Students Can Help Stop Cycles of Oppression, Says Diversity Expert Rodney Glasgow

rodney2The different aspects of a person’s identity are critically important to how they see themselves and how the world sees them. And while identifiers like race, gender and religion are affirming in many circumstances, they can also result in negative stereotypes, prejudice and oppression, educator Rodney Glasgow told students this week.

Mr. Glasgow, who is a speaker and facilitator on issues of diversity and equality, spent time with the Middle School Tuesday morning leading a discussion about the cycle of oppression and the role of identity in individual lives and society. Mr. Glasgow’s visit was part of an ongoing partnership with the entire School to explore issues of race and identity.
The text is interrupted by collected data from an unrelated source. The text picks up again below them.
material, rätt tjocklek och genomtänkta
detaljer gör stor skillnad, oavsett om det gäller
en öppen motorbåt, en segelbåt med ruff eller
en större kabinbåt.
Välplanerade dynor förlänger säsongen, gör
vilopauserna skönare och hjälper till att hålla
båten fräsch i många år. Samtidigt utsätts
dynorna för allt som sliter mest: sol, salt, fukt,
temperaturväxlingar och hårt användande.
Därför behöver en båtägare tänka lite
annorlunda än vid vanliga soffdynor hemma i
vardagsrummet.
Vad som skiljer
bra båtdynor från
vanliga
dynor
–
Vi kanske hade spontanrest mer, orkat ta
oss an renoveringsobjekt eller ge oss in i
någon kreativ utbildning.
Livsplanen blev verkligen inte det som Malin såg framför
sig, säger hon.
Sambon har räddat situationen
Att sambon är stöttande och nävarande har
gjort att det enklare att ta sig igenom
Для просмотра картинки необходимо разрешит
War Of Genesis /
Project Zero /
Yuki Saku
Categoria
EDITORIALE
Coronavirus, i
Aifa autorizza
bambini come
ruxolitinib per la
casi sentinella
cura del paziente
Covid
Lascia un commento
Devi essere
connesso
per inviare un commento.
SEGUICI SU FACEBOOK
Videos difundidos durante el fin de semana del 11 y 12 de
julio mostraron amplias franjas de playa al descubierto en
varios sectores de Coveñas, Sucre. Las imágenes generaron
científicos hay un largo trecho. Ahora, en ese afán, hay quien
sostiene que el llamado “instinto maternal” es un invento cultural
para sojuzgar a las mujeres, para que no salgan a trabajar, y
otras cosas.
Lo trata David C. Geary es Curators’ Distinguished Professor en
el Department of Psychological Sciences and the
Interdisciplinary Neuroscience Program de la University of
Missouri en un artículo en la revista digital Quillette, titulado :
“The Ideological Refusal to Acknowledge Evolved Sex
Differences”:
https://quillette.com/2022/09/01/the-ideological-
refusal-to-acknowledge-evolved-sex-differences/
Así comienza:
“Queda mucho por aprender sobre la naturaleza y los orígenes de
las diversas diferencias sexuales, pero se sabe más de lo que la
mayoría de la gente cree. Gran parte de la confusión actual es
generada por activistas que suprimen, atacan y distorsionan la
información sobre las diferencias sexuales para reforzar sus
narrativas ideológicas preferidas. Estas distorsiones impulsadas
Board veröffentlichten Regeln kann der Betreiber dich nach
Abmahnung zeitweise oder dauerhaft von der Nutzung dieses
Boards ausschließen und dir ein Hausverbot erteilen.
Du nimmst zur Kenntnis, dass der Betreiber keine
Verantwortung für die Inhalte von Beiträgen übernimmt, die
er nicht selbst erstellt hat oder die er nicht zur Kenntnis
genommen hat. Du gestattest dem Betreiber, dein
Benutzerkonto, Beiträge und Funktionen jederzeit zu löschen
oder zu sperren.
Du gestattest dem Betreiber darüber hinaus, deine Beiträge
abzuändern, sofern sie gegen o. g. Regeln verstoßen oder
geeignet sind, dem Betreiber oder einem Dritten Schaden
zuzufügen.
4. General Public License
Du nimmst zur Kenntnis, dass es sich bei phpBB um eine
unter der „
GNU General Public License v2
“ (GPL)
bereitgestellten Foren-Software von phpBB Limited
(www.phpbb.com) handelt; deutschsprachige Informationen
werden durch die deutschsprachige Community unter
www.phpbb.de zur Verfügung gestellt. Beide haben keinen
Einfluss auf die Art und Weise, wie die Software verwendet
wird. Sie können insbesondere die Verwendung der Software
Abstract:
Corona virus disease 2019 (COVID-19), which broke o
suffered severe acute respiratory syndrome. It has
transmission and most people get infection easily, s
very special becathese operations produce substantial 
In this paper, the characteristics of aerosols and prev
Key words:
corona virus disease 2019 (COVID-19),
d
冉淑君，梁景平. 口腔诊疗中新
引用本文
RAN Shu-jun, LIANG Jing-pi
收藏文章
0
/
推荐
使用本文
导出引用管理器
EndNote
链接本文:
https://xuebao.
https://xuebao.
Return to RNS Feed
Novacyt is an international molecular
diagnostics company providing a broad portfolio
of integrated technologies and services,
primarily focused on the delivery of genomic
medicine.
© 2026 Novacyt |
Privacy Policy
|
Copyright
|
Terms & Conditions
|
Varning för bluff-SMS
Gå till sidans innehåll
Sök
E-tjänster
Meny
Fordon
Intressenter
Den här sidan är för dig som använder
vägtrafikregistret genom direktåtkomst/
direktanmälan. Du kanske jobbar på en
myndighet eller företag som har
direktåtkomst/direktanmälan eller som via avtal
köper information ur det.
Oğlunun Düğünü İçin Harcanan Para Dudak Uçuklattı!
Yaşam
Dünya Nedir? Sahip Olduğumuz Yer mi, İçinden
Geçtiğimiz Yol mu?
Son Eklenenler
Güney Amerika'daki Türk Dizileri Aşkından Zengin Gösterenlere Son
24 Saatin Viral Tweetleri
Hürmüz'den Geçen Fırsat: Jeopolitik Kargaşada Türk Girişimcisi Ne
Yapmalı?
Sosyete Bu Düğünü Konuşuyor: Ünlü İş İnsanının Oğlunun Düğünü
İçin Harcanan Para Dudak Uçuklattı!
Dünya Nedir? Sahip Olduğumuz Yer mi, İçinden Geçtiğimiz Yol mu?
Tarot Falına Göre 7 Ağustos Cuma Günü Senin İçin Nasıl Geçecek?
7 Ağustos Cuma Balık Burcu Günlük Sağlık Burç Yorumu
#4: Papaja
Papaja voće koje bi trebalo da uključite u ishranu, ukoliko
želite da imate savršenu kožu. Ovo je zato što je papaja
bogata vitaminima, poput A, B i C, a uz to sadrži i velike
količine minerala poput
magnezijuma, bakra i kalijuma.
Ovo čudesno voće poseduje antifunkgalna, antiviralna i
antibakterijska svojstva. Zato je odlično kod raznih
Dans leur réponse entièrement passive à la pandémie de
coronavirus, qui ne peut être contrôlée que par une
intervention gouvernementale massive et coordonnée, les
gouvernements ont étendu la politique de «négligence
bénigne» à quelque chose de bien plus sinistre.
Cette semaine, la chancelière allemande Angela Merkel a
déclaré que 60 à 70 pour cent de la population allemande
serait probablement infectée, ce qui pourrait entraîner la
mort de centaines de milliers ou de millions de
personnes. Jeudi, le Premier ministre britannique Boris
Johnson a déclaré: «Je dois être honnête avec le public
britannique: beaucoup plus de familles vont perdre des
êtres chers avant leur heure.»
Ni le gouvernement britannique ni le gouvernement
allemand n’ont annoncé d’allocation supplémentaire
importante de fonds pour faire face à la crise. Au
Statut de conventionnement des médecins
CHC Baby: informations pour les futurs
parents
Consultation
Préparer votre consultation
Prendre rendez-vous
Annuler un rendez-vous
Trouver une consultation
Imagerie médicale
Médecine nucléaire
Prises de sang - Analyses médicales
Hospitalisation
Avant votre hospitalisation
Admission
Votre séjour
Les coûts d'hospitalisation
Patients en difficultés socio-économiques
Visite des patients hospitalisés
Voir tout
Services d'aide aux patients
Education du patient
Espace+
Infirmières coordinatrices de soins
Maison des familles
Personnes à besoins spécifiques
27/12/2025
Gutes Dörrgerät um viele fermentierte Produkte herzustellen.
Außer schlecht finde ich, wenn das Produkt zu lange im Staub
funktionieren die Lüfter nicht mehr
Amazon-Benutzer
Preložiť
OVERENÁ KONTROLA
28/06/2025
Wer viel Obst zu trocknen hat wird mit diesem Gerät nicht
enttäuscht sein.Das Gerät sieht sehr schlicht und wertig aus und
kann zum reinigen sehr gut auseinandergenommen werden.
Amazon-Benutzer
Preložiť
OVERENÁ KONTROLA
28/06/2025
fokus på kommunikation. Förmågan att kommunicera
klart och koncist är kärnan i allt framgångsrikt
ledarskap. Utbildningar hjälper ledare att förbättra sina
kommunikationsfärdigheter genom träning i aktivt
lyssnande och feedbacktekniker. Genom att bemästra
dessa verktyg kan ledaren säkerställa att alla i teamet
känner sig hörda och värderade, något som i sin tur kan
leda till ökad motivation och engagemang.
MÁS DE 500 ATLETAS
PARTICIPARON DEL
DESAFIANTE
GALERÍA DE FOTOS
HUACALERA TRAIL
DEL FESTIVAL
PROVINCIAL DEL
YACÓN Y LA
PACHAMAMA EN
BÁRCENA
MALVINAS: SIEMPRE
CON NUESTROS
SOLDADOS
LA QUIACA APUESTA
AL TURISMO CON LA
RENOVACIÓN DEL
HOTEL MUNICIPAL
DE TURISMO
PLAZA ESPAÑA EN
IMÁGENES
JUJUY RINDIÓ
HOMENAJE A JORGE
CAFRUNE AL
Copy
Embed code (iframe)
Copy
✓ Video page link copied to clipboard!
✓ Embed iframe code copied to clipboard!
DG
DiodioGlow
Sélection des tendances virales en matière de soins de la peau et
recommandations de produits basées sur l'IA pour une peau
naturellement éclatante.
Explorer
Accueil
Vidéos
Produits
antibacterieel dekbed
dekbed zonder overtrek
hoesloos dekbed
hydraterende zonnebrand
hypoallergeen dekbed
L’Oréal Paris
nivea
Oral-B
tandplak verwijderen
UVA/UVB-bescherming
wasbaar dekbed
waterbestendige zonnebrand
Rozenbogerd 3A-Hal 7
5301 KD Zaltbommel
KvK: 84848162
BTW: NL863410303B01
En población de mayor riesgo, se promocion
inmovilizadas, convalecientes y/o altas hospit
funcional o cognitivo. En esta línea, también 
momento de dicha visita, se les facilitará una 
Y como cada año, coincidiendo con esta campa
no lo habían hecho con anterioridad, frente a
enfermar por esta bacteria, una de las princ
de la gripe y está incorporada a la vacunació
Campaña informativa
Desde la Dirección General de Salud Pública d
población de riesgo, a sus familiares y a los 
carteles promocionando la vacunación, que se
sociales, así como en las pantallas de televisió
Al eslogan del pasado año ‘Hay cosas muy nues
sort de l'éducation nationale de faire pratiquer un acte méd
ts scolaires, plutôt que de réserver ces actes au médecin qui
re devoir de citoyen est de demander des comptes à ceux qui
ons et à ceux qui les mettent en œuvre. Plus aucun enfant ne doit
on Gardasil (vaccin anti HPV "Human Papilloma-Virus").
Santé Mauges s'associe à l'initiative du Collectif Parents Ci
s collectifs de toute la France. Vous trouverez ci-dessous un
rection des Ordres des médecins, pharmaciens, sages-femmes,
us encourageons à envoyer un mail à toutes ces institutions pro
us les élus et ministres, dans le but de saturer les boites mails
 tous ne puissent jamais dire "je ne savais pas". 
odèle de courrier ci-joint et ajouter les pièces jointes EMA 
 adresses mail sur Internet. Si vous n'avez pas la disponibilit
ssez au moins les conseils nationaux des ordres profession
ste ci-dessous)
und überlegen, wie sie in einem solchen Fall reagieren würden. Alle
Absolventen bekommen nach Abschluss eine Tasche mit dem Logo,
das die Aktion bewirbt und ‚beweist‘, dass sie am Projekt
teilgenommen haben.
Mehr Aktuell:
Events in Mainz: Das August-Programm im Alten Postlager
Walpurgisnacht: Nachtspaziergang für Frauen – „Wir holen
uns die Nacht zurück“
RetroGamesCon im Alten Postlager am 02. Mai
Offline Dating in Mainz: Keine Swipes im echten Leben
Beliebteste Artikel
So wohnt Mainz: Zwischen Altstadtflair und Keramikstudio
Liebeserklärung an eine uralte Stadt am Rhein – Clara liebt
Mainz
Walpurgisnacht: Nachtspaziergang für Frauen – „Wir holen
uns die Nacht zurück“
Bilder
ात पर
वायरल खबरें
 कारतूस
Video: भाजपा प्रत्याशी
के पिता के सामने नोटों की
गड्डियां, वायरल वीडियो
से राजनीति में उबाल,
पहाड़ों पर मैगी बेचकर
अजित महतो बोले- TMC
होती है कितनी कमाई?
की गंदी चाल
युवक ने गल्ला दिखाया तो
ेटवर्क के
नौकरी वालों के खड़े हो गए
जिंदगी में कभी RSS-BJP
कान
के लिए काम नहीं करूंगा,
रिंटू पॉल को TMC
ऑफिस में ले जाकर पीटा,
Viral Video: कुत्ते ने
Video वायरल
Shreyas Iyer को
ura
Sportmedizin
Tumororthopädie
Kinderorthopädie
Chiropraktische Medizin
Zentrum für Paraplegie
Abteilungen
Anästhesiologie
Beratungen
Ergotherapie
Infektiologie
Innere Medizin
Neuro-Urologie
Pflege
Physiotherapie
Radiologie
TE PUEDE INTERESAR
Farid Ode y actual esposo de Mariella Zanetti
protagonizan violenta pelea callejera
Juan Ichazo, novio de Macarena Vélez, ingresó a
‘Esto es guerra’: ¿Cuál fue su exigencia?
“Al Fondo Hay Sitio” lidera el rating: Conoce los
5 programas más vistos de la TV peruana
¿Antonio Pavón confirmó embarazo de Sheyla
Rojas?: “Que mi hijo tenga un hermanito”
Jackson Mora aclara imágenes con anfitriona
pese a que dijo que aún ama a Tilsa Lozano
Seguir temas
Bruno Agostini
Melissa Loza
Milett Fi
Students broke into their advisory groups for an activity to help them define the different stages in the cycle of oppression: fear of difference, stereotypes, prejudice, discrimination, institutional oppression and internalized oppression.

“Our identities help us understand who we are, and they are often positive, but issues surrounding identity can also cause a lot of heartache,” Mr. Glasgow told students, explaining that institutional and internalized oppression can negatively impact individual lives and entire communities.

People are biologically inclined to put themselves into groups that share their identities, Mr. Glasgow said—such instincts kept people alive at the beginning of human history. Problems arise from stereotypes that are based in fear of differences, which are used by people in power to oppress others.

When oppression becomes internalized, it can make a person doubt their abilities and sense of belonging, Mr. Glasgow said.

“It can make you not seek opportunities because you’re ‘not supposed’ to do that, and ask yourself, ‘Am I worthy? Do I belong here?’” Mr. Glasgow said. He challenged students to interrupt the cycle of oppression by rejecting prejudice and discrimination.

Chair and Founder of the National Diversity Practitioners Institute, Mr. Glasgow has a long and distinguished career in this work. He serves today as chief diversity officer and head of middle school at St. Andrew’s Episcopal School in Maryland. Mr. Glasgow earned degrees in Afro-American studies and psychology at Harvard University and holds a master of arts in organization and leadership from Columbia. He is an independent school alum, having graduated from Gilman School. He is also president of The Glasgow Group, a consortium of dynamic and innovative consultants.